Will There Be a Project Hail Mary Sequel? Andy Weir Weighs In

Will There Be a Project Hail Mary Sequel? Andy Weir Weighs In

You sit frozen as the credits roll, feeling both satisfied and cheated. I walked into the lobby and overheard a fan whisper, “There has to be more.” The studio heard that whisper too.

At the theater exit, conversations were about Ryan Gosling — and Amazon MGM is listening

You remember the way people debated Gosling’s Ryland Grace as if the credits were just a comma. I watched those debates and filed them away the same way a producer files opening-week returns.

Amazon MGM Studios now holds both the trophy and the calculus: critical credibility plus commercial momentum. Studios rarely ignore a rare pairing of acclaim and box office buzz, and MGM’s posture is patient. The studio wants stories anchored by their creator, not stitched on demand — which pushes the ball back into Andy Weir’s court.

Amazon MGM’s appetite for a franchise is like a satellite locking on a beacon: precise, relentless, and tuned to signals from the source material.

On set and off, the creative team deferred to the author — Phil Lord and Christopher Miller said so

At press junkets, directors Phil Lord and Christopher Miller repeated one line: Weir controls what happens next. I heard them say it; you can watch the Wired interview on YouTube where Lord, Miller and Ryan Gosling answer questions alongside Weir.

The Hollywood Reporter confirmed the public posture: there are no active talks right now, but a sequel isn’t off the table if Weir offers material. That’s an unusual power dynamic — studios often commission continuations, but here the novelist holds the steering wheel.

Will there be a Project Hail Mary sequel?

You want a straight answer; I wish I had one. Sources tell Hollywood Reporter that Weir has never written a sequel before and is busy on a separate novel, but he’s tentatively explored sequel ideas. For Amazon MGM, that means waiting, hedging deals, and keeping talent like Gosling attached without committing to a script.

Fans ask about the gaps in the story — and one of those gaps is now a deliberate tease

Outside screenings, I heard the same question three times: what happened to the other two astronauts? Directors told reporters the film leaves that thread vague. In a Wired video, Weir said he knows the answer but is saving it for potential sequel material.

That kind of withheld detail works like a magnet for curiosity. If Weir chooses to write it, the sequel could explore an astrophage-adjacent illness, changes to Ryland’s psyche, or Rocky’s world — each choice shifts the tone dramatically. Weir’s silence sits like a sealed flight recorder in an otherwise chatty cockpit.

Is Andy Weir writing a sequel to Project Hail Mary?

Short version: he’s considering ideas but has nothing finished. Representatives for Weir and Amazon MGM declined comment to trades. Weir is reportedly working on a different novel, and while he’s “toying” with sequel concepts, nothing is solid enough yet for publication or a green-lit screenplay.

What a sequel would mean for the movie and the market

At industry screenings, conversations shift from story to strategy: Can this be a franchise or should the film remain standalone? I track those debates across Box Office Mojo and Rotten Tomatoes threads; you can see how box office momentum influences sequel calculus.

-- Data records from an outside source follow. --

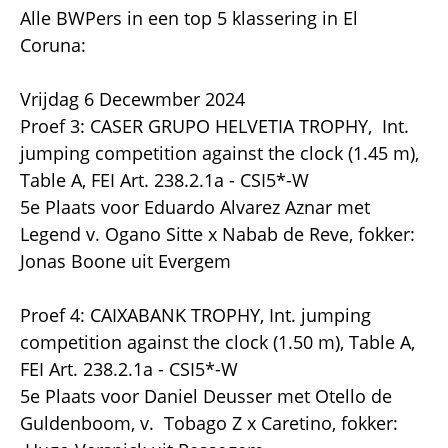
Alle BWPers in een top 5 klassering in El
Coruna:
Vrijdag 6 Decewmber 2024
Proef 3: CASER GRUPO HELVETIA TROPHY, Int.
jumping competition against the clock (1.45 m),
Table A, FEI Art. 238.2.1a - CSI5*-W
5e Plaats voor Eduardo Alvarez Aznar met
Legend v. Ogano Sitte x Nabab de Reve, fokker:
Jonas Boone uit Evergem
Proef 4: CAIXABANK TROPHY, Int. jumping
competition against the clock (1.50 m), Table A,
FEI Art. 238.2.1a - CSI5*-W
5e Plaats voor Daniel Deusser met Otello de
Guldenboom, v. Tobago Z x Caretino, fokker:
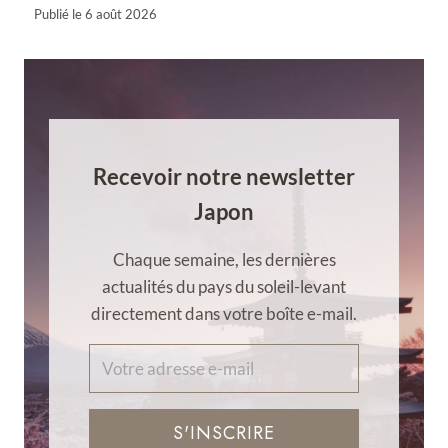
Publié le
6 août 2026
Recevoir notre newsletter
Japon
Chaque semaine, les dernières
actualités du pays du soleil-levant
directement dans votre boîte e-mail.
S'INSCRIRE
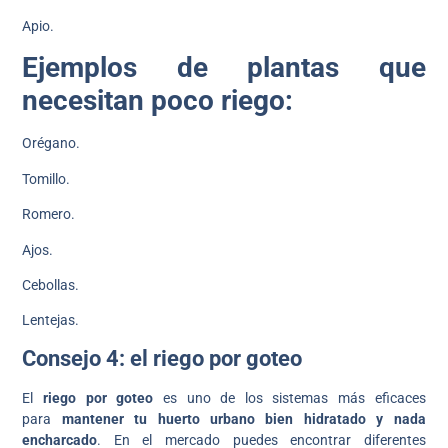
Apio.
Ejemplos de plantas que
necesitan poco riego:
Orégano.
Tomillo.
Romero.
Ajos.
Cebollas.
Lentejas.
Consejo 4: el riego por goteo
El
riego por goteo
es uno de los sistemas más eficaces
para
mantener tu huerto urbano bien hidratado y nada
encharcado
. En el mercado puedes encontrar diferentes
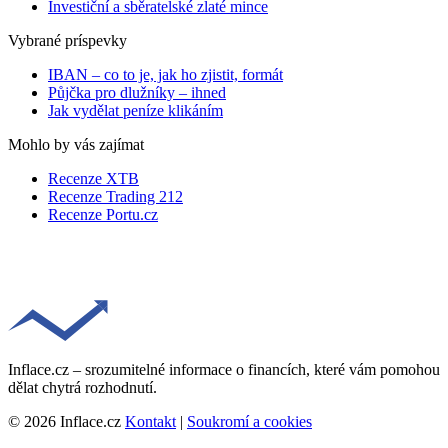
Investiční a sběratelské zlaté mince
Vybrané príspevky
IBAN – co to je, jak ho zjistit, formát
Půjčka pro dlužníky – ihned
Jak vydělat peníze klikáním
Mohlo by vás zajímat
Recenze XTB
Recenze Trading 212
Recenze Portu.cz
Inflace.cz – srozumitelné informace o financích, které vám pomohou
dělat chytrá rozhodnutí.
© 2026 Inflace.cz
Kontakt
|
Soukromí a cookies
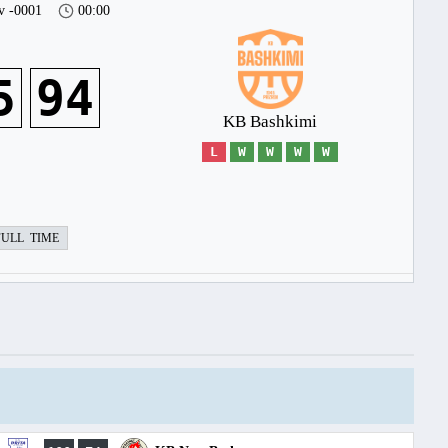
v -0001
00:00
5
94
KB Bashkimi
L
W
W
W
W
FULL TIME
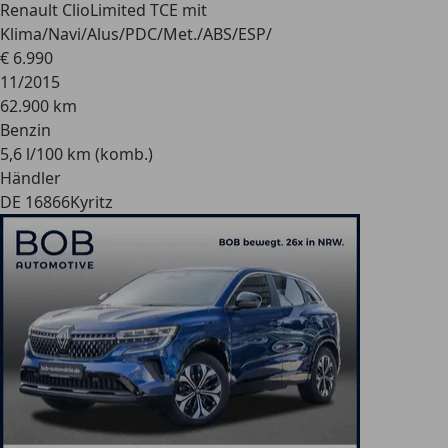
Renault Clio
Limited TCE mit
Klima/Navi/Alus/PDC/Met./ABS/ESP/
€ 6.990
11/2015
62.900 km
Benzin
5,6 l/100 km (komb.)
Händler
DE 16866
Kyritz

If Weir writes a follow-up, Amazon MGM gains a creative anchor for any script. If he doesn’t, the studio faces a choice: commission new material that honors the book or risk diluting what made the story special. Both paths carry fan risk and commercial opportunity.

Where the power really sits — between author, studio, and audience

In countless meetings I’ve watched, the person who owns the source often shapes the sequel’s permission structure. Here, that person is Andy Weir. You can call the negotiations legal, financial, or artistic, but the simplest truth is this: no sequel without the author’s blueprint, at least not if Amazon MGM wants the goodwill that turned the original into a hit.

Platforms like YouTube (Wired), trade outlets such as The Hollywood Reporter, and industry data from Box Office Mojo will track every move. You and I will be watching too — because when the author speaks, the story changes.

So, do you want another voyage with Ryland and Rocky, or should the film stand alone as a complete experience that resists franchise pressure?